Records drawn from a dataset:
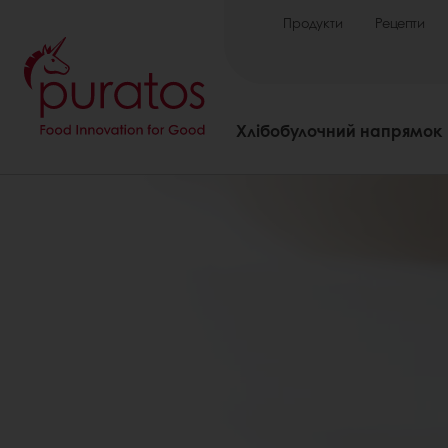
Продукти
Рецепти
Хлібобулочний напрямок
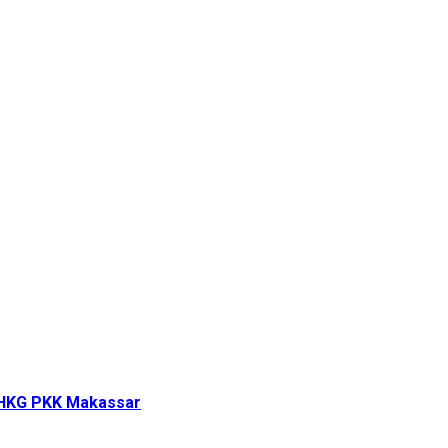
i HKG PKK Makassar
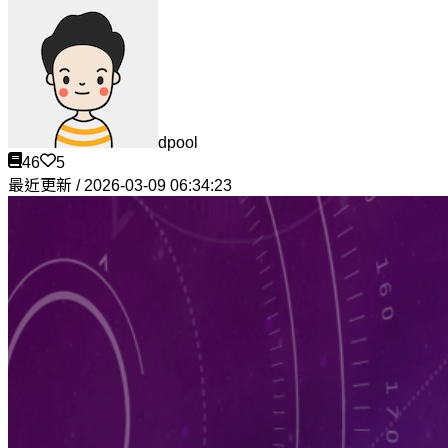
dpool
46
5
最近更新 / 2026-03-09 06:34:23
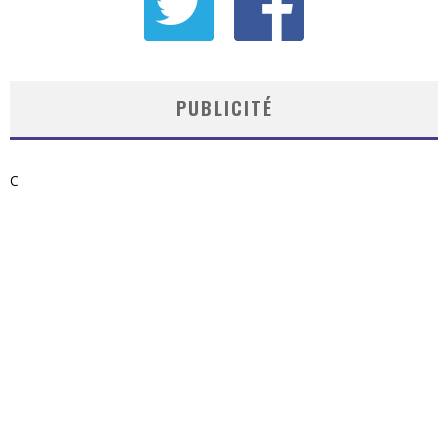
PUBLICITÉ
C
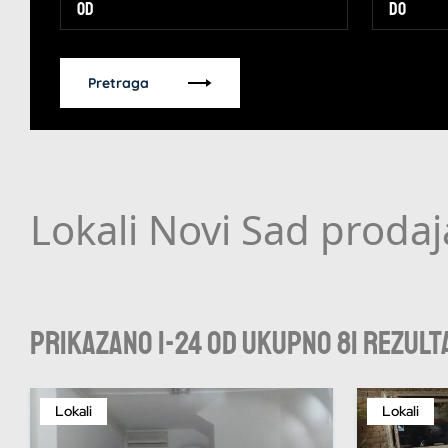
Pretraga
Lokali Novi Sad prodaj
Prikazano 1-24 od ukupno 81 rezult
Lokali
Lokali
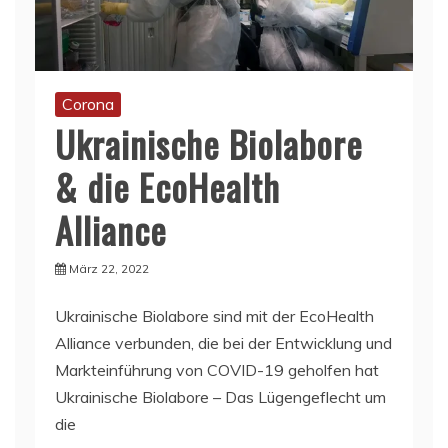
Corona
Ukrainische Biolabore
& die EcoHealth
Alliance
März 22, 2022
Ukrainische Biolabore sind mit der EcoHealth
Alliance verbunden, die bei der Entwicklung und
Markteinführung von COVID-19 geholfen hat
Ukrainische Biolabore – Das Lügengeflecht um
die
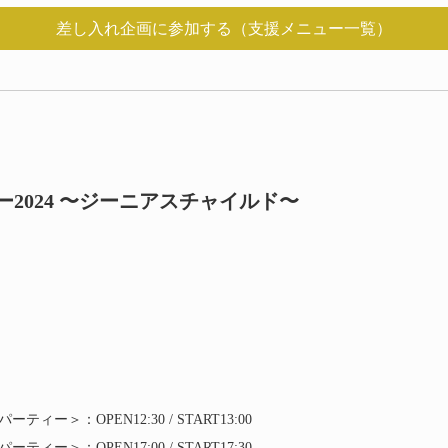
差し入れ企画に参加する（支援メニュー一覧）
ー
2024
〜ジーニアスチャイルド〜
＞：OPEN12:30 / START13:00
＞：OPEN17:00 / START17:30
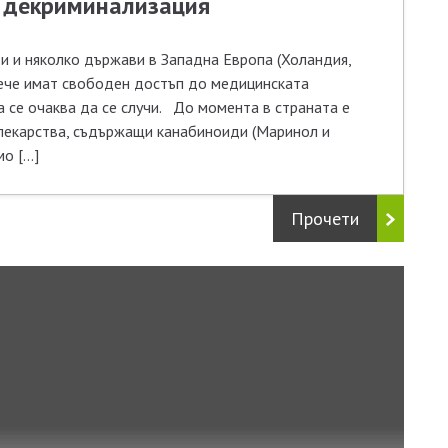
м декриминализация
и и няколко държави в Западна Европа (Холандия,
вече имат свободен достъп до медицинската
а се очаква да се случи. До момента в страната е
лекарства, съдържащи канабиноиди (Маринол и
мо […]
Прочети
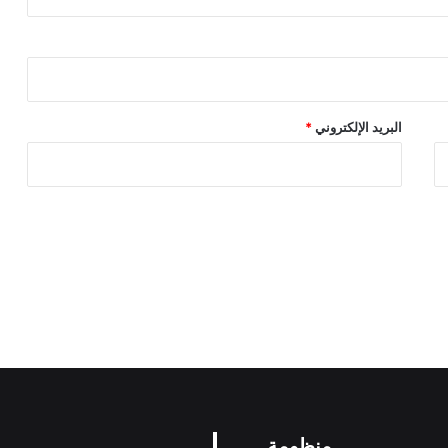
البريد الإلكتروني
*
منظومة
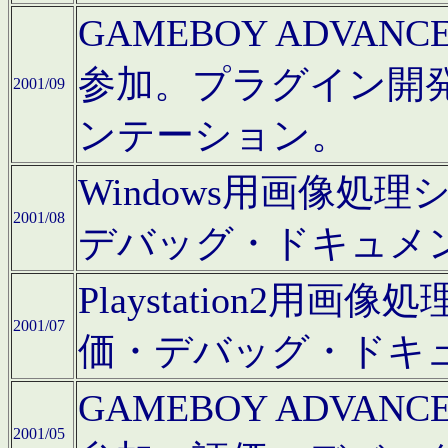
GAMEBOY ADV
参加。プラグイン開
2001/09
ンテーション。
Windows用画像処
2001/08
デバッグ・ドキュメ
Playstation2
2001/07
価・デバッグ・ドキ
GAMEBOY ADV
2001/05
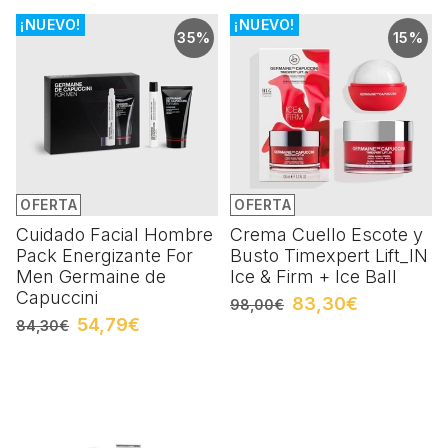
¡NUEVO!
¡NUEVO!
35%
15%
OFERTA
OFERTA
Cuidado Facial Hombre
Crema Cuello Escote y
Pack Energizante For
Busto Timexpert Lift_IN
Men Germaine de
Ice & Firm + Ice Ball
Capuccini
83,30€
98,00€
54,79€
84,30€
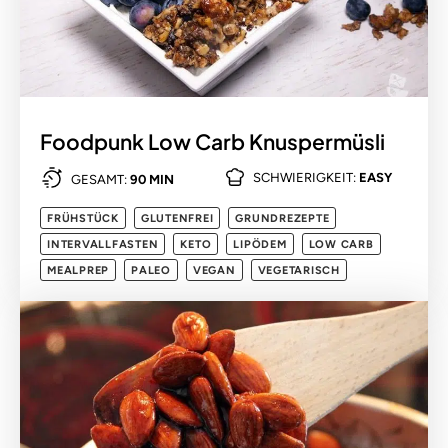
Foodpunk Low Carb Knuspermüsli
SCHWIERIGKEIT:
EASY
GESAMT:
90 MIN
FRÜHSTÜCK
GLUTENFREI
GRUNDREZEPTE
INTERVALLFASTEN
KETO
LIPÖDEM
LOW CARB
MEALPREP
PALEO
VEGAN
VEGETARISCH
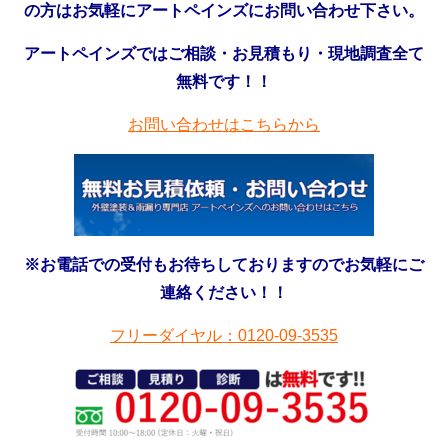
の方はお気軽にアートペインズにお問い合わせ下さい。
アートペインズではご相談・お見積もり・現地調査全て
無料です！！
お問い合わせはこちらから
※お電話での受付もお待ちしておりますのでお気軽にご
連絡ください！！
フリーダイヤル：0120-09-3535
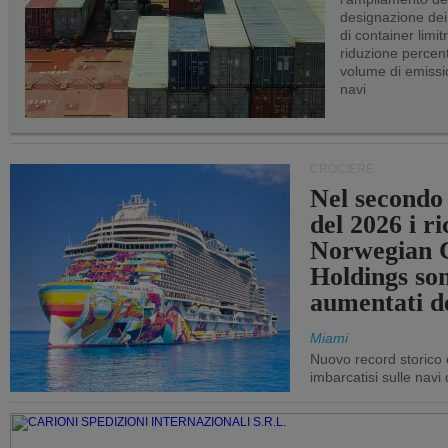
designazione dei 
di container limitr
riduzione percent
volume di emissi
navi
CROCIERE
Nel secondo
del 2026 i ri
Norwegian C
Holdings so
aumentati d
Miami
Nuovo record storico 
imbarcatisi sulle navi d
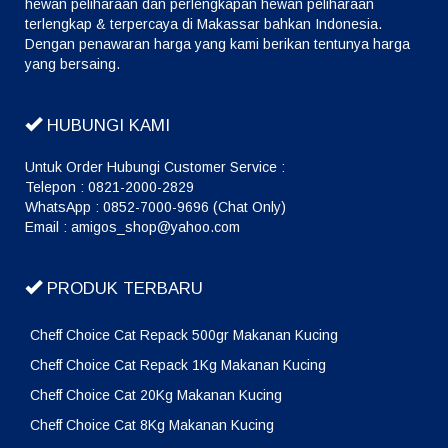
hewan peliharaan dan perlengkapan hewan peliharaan
terlengkap & terpercaya di Makassar bahkan Indonesia.
Dengan penawaran harga yang kami berikan tentunya harga
yang bersaing.
HUBUNGI KAMI
Untuk Order Hubungi Customer Service :
Telepon : 0821-2000-2829
WhatsApp : 0852-7000-9696 (Chat Only)
Email : amigos_shop@yahoo.com
PRODUK TERBARU
Cheff Choice Cat Repack 500gr Makanan Kucing
Cheff Choice Cat Repack 1Kg Makanan Kucing
Cheff Choice Cat 20Kg Makanan Kucing
Cheff Choice Cat 8Kg Makanan Kucing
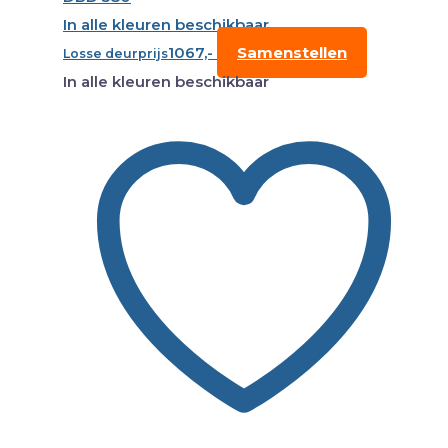
In alle kleuren beschikbaar
1067,-
Samenstellen
Losse deurprijs
In alle kleuren beschikbaar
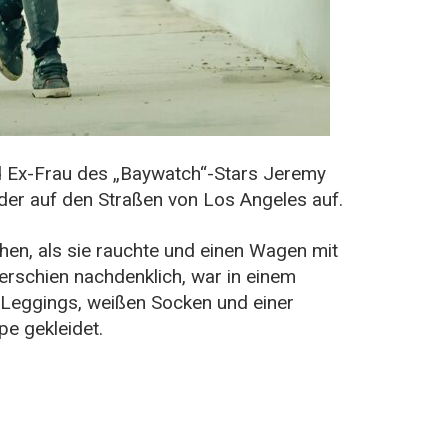
d Ex-Frau des „Baywatch“-Stars Jeremy
er auf den Straßen von Los Angeles auf.
hen, als sie rauchte und einen Wagen mit
erschien nachdenklich, war in einem
 Leggings, weißen Socken und einer
e gekleidet.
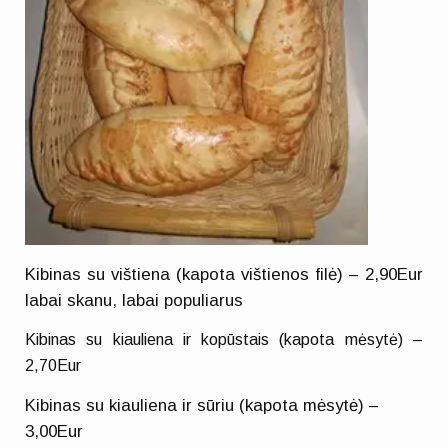
Kibinas su vištiena (kapota vištienos filė) – 2,90Eur
labai skanu, labai populiarus
Kibinas su kiauliena ir kopūstais (kapota mėsytė) –
2,70Eur
Kibinas su kiauliena ir sūriu (kapota mėsytė) –
3,00Eur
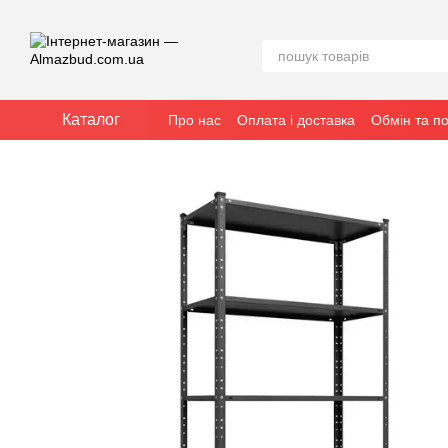
Перейти до основного контенту
Каталог
Про нас
Оплата і доставка
Обмін та п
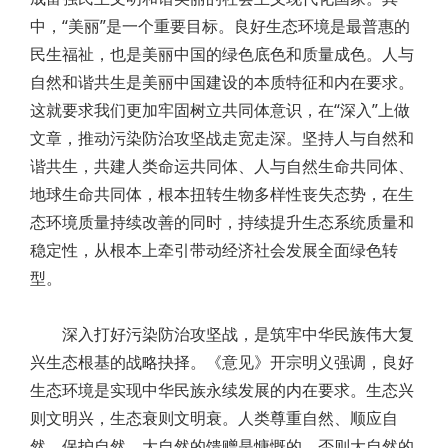
中，“美丽”是一个重要目标。良好生态环境是最普惠的
民生福祉，也是美丽中国的绿色底色和质量成色。人与
自然和谐共生是美丽中国建设的本质特征和内在要求。
这就要求我们更加牢固树立共同体意识，在“深入”上做
文章，推动污染防治攻坚战走宽走深。坚持人与自然和
谐共生，共建人类命运共同体、人与自然生命共同体、
地球生命共同体，根本扭转生物多样性丧失态势，在生
态环境质量持续改善的同时，持续提升生态系统质量和
稳定性，从根本上牵引带动经济社会发展全面绿色转
型。
深入打好污染防治攻坚战，是筑牢中华民族伟大复
兴生态根基的战略抉择。《意见》开宗明义强调，良好
生态环境是实现中华民族永续发展的内在要求。生态兴
则文明兴，生态衰则文明衰。人类尊重自然、顺应自
然、保护自然，大自然的馈赠是慷慨的，否则大自然的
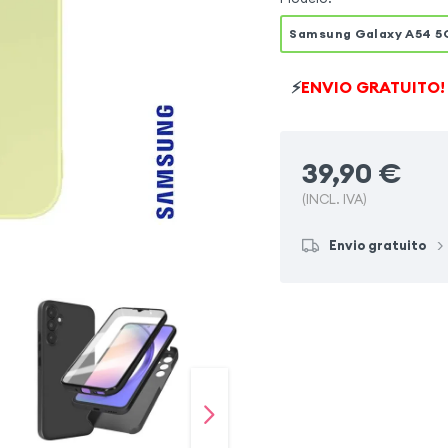
Samsung Galaxy A54 5
⚡
ENVIO GRATUITO!
39,90
€
(INCL. IVA)
Envio gratuito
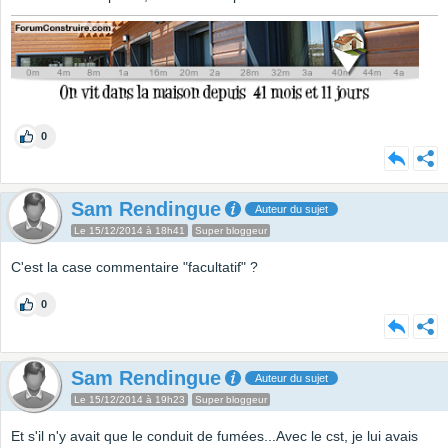
0
Sam Rendingue
Auteur du sujet
Le 15/12/2014 à 18h41
Super bloggeur
C'est la case commentaire "facultatif" ?
0
Sam Rendingue
Auteur du sujet
Le 15/12/2014 à 19h23
Super bloggeur
Et s'il n'y avait que le conduit de fumées...Avec le cst, je lui avais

▶ WHAT TO DO
For every entry above, write it out exactly and remove any image.

▶ TASK SOLUTION
Продукти
Рецепти
Хлібобулочний напрямок
i HKG PKK Makassar
dpool
46
5
最近更新 / 2026-03-09 06:34:23
PUBLICITÉ
C
Pretraga
Lokali Novi Sad prodaj
Prikazano 1-24 od ukupno 81 rezult
Lokali
Lokali
Corona
Ukrainische Biolabore
& die EcoHealth
Alliance
März 22, 2022
Ukrainische Biolabore sind mit der EcoHealth
Alliance verbunden, die bei der Entwicklung und
Markteinführung von COVID-19 geholfen hat
Ukrainische Biolabore – Das Lügengeflecht um
die
差し入れ企画に参加する（支援メニュー一覧）
ー
2024
〜ジーニアスチャイルド〜
＞：OPEN12:30 / START13:00
＞：OPEN17:00 / START17:30
м декриминализация
и и няколко държави в Западна Европа (Холандия,
вече имат свободен достъп до медицинската
а се очаква да се случи. До момента в страната е
лекарства, съдържащи канабиноиди (Маринол и
мо […]
Прочети
البريد الإلكتروني
*
منظومة
GAMEBOY ADV
参加。プラグイン開
2001/09
ンテーション。
Windows用画像処
2001/08
デバッグ・ドキュメ
Playstation2
2001/07
価・デバッグ・ドキ
GAMEBOY ADV
2001/05
¡NUEVO!
¡NUEVO!
35%
15%
OFERTA
OFERTA
Cuidado Facial Hombre
Crema Cuello Escote y
Pack Energizante For
Busto Timexpert Lift_IN
Men Germaine de
Ice & Firm + Ice Ball
Capuccini
83,30€
98,00€
54,79€
84,30€
Foodpunk Low Carb Knuspermüsli
SCHWIERIGKEIT:
EASY
GESAMT:
90 MIN
FRÜHSTÜCK
GLUTENFREI
GRUNDREZEPTE
INTERVALLFASTEN
KETO
LIPÖDEM
LOW CARB
MEALPREP
PALEO
VEGAN
VEGETARISCH
の方はお気軽にアートペインズにお問い合わせ下さい。
アートペインズではご相談・お見積もり・現地調査全て
無料です！！
お問い合わせはこちらから
※お電話での受付もお待ちしておりますのでお気軽にご
連絡ください！！
フリーダイヤル：0120-09-3535
designazione dei 
di container limitr
riduzione percent
volume di emissi
navi
CROCIERE
Nel secondo
del 2026 i ri
Norwegian C
Holdings so
aumentati d
Miami
Nuovo record storico 
imbarcatisi sulle navi d
hewan peliharaan dan perlengkapan hewan peliharaan
terlengkap & terpercaya di Makassar bahkan Indonesia.
Dengan penawaran harga yang kami berikan tentunya harga
yang bersaing.
HUBUNGI KAMI
Untuk Order Hubungi Customer Service :
Telepon : 0821-2000-2829
WhatsApp : 0852-7000-9696 (Chat Only)
Email : amigos_shop@yahoo.com
PRODUK TERBARU
Cheff Choice Cat Repack 500gr Makanan Kucing
Cheff Choice Cat Repack 1Kg Makanan Kucing
Cheff Choice Cat 20Kg Makanan Kucing
Cheff Choice Cat 8Kg Makanan Kucing
In alle kleuren beschikbaar
1067,-
Samenstellen
Losse deurprijs
In alle kleuren beschikbaar
d Ex-Frau des „Baywatch“-Stars Jeremy
er auf den Straßen von Los Angeles auf.
hen, als sie rauchte und einen Wagen mit
erschien nachdenklich, war in einem
 Leggings, weißen Socken und einer
e gekleidet.
Kibinas su vištiena (kapota vištienos filė) – 2,90Eur
labai skanu, labai populiarus
Kibinas su kiauliena ir kopūstais (kapota mėsytė) –
2,70Eur
Kibinas su kiauliena ir sūriu (kapota mėsytė) –
3,00Eur
Перейти до основного контенту
Каталог
Про нас
Оплата і доставка
Обмін та п
中，“美丽”是一个重要目标。良好生态环境是最普惠的
民生福祉，也是美丽中国的绿色底色和质量成色。人与
自然和谐共生是美丽中国建设的本质特征和内在要求。
这就要求我们更加牢固树立共同体意识，在“深入”上做
文章，推动污染防治攻坚战走宽走深。坚持人与自然和
谐共生，共建人类命运共同体、人与自然生命共同体、
地球生命共同体，根本扭转生物多样性丧失态势，在生
态环境质量持续改善的同时，持续提升生态系统质量和
稳定性，从根本上牵引带动经济社会发展全面绿色转
型。
深入打好污染防治攻坚战，是筑牢中华民族伟大复
兴生态根基的战略抉择。《意见》开宗明义强调，良好
生态环境是实现中华民族永续发展的内在要求。生态兴
则文明兴，生态衰则文明衰。人类尊重自然、顺应自
然、保护自然，大自然的馈赠是慷慨的，否则大自然的
Samsung Galaxy A54 5
⚡
ENVIO GRATUITO!
39,90
€
(INCL. IVA)
Envio gratuito
0
Sam Rendingue
Auteur du sujet
Le 15/12/2014 à 18h41
Super bloggeur
C'est la case commentaire "facultatif" ?
0
Sam Rendingue
Auteur du sujet
Le 15/12/2014 à 19h23
Super bloggeur
Et s'il n'y avait que le conduit de fumées...Avec le cst, je lui avais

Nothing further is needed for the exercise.